[PASSAGE SHOWN Boundary: Start]

Office Parking Ratios Leap Across the Region
Tenant demand is driving up parking ratios at North Texas office spaces, according to the research team at CBRE. The region spans 12 counties and is geographically larger than the states of Rhode Island and Connecticut combined. This makes car mobility a key factor for a labor force of 3.6 million workers in an economy that by August had already added 85,000 new jobs. More than 80 percent of area workers drive to work. And as employers continue to strive for lower occupancy costs—optimizing space requirements to have lean, efficient footprints—parking configurations are increasingly a crucial part of a tenant’s search and space decision.
Given these two dynamics—more efficient floorplates and a rising driving/working population—parking ratios for newly constructed office buildings are escalating sharply as developers rush to attract tenants. Looking more closely at the data, CBRE Research determined that DFW’s Class A suburban product (built since 2007) averages 4.3 spaces per 1,000 square feet of space. This is markedly denser than metro areas with similar financial, telecom, and professional/business services employment bases like Atlanta (3.6 per 1,000) or Charlotte, North Carolina (3.5 per 1,000). Even in Texas, DFW slightly “outparks” other big metros like Austin (4.2 per 1,000) and Houston (4 per 1,000).
In downtown Dallas, which has historically low ratios, empty lots are disappearing as developers and investors snap up land for future projects, placing pressure on landlords to construct new parking structures or reconfigure buildings to accommodate tenants and their commuter workers. Projects built before 2007 have a market-low ratio of 1.5 spaces per 1,000; newer buildings match the suburban average of 4.3 spaces per 1,000—an increase of 65 percent. The most generous parking can be found in Las Colinas, which, for projects built in the last wave, offers 6.3 spaces per 1,000.

[PASSAGE SHOWN Boundary: End]

> _WHAT YOU NEED TO DO_:
a: Repeat the parking-ratio article from "Office Parking Ratios" up to and including "and space decision.".
b: Reproduce only the listing lines from its start up to and including the line with "apparaatinschrijving (onder supervisie)", with "Intune" changed to "Endpoint Manager" and nothing else altered.
The listing has no connection to the parking-ratio article.

[SOURCE MATERIAL Boundary: Start]

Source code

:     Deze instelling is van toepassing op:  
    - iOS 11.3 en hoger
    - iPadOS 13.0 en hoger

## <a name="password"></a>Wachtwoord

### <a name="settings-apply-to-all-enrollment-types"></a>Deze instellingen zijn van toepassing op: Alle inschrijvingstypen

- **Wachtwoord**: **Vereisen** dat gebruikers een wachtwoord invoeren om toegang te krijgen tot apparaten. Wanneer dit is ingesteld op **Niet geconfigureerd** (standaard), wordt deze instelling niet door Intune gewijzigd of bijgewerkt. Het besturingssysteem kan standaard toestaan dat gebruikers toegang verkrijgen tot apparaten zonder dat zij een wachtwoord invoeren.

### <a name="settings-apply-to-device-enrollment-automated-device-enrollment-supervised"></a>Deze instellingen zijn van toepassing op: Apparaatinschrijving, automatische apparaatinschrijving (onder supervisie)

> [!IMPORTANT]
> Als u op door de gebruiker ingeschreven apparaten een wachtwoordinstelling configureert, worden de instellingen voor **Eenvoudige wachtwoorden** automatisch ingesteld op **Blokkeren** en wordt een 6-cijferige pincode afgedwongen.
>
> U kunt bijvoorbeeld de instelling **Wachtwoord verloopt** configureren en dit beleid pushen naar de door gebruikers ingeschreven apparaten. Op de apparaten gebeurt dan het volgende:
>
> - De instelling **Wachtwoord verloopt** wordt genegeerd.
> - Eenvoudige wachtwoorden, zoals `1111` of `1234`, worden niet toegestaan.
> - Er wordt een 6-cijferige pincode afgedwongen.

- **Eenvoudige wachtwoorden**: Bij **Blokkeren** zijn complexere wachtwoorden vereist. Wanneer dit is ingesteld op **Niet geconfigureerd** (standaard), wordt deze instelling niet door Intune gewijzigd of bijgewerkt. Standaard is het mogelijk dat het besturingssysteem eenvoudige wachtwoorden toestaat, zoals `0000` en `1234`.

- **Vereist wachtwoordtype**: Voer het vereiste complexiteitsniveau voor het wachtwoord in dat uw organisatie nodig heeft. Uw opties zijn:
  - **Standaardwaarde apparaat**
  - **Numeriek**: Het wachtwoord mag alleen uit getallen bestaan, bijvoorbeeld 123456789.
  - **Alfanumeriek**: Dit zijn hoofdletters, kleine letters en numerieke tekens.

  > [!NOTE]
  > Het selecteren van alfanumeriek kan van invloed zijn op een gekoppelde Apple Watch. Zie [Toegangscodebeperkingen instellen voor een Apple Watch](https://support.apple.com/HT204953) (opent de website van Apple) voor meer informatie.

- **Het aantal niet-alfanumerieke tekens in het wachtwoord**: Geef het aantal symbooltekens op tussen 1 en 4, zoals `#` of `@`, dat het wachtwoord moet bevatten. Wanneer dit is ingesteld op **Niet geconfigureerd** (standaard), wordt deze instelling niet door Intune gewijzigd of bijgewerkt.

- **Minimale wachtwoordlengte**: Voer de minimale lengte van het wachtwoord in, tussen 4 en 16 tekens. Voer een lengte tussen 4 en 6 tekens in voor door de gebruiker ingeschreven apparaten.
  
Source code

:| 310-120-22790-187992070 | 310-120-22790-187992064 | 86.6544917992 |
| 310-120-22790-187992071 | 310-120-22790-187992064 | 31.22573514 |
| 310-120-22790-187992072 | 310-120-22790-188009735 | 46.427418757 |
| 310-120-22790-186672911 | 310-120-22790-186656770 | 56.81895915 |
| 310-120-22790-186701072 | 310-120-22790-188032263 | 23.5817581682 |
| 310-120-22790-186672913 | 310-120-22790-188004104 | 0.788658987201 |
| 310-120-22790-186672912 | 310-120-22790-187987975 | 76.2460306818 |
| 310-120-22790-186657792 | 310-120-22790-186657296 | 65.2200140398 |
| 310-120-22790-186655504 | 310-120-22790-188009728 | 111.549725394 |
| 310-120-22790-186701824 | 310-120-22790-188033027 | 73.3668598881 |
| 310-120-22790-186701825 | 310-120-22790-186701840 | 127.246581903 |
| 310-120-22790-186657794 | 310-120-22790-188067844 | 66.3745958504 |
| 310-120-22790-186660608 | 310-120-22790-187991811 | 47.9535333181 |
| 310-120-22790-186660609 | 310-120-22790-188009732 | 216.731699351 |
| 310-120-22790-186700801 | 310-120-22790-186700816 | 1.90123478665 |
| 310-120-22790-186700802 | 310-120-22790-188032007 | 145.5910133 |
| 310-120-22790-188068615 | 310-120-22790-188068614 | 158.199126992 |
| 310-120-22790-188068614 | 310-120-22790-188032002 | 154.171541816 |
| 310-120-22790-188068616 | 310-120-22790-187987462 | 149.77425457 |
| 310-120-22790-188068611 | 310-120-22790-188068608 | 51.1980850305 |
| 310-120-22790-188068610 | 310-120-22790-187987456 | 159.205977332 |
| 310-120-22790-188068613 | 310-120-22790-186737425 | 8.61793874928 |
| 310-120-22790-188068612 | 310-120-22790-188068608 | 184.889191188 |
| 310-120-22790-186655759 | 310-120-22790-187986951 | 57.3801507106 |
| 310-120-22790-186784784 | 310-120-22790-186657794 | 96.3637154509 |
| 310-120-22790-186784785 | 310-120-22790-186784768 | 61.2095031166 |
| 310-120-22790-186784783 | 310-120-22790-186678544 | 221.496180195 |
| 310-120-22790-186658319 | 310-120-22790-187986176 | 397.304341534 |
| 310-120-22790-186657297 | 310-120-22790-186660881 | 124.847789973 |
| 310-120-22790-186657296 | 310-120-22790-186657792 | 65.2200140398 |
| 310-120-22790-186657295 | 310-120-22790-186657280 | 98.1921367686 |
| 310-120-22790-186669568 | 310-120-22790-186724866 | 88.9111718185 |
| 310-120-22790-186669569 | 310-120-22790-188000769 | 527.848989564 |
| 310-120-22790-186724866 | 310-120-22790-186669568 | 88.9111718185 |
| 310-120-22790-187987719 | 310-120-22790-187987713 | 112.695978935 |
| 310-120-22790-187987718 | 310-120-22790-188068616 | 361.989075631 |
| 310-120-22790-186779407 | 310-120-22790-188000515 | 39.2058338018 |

[SOURCE MATERIAL Boundary: End]

> _ANSWERS PROVIDED_:
a:
Office Parking Ratios Leap Across the Region
Tenant demand is driving up parking ratios at North Texas office spaces, according to the research team at CBRE. The region spans 12 counties and is geographically larger than the states of Rhode Island and Connecticut combined. This makes car mobility a key factor for a labor force of 3.6 million workers in an economy that by August had already added 85,000 new jobs. More than 80 percent of area workers drive to work. And as employers continue to strive for lower occupancy costs—optimizing space requirements to have lean, efficient footprints—parking configurations are increasingly a crucial part of a tenant’s search and space decision.

b:
Source code

:     Deze instelling is van toepassing op:  
    - iOS 11.3 en hoger
    - iPadOS 13.0 en hoger

## <a name="password"></a>Wachtwoord

### <a name="settings-apply-to-all-enrollment-types"></a>Deze instellingen zijn van toepassing op: Alle inschrijvingstypen

- **Wachtwoord**: **Vereisen** dat gebruikers een wachtwoord invoeren om toegang te krijgen tot apparaten. Wanneer dit is ingesteld op **Niet geconfigureerd** (standaard), wordt deze instelling niet door Endpoint Manager gewijzigd of bijgewerkt. Het besturingssysteem kan standaard toestaan dat gebruikers toegang verkrijgen tot apparaten zonder dat zij een wachtwoord invoeren.

### <a name="settings-apply-to-device-enrollment-automated-device-enrollment-supervised"></a>Deze instellingen zijn van toepassing op: Apparaatinschrijving, automatische apparaatinschrijving (onder supervisie)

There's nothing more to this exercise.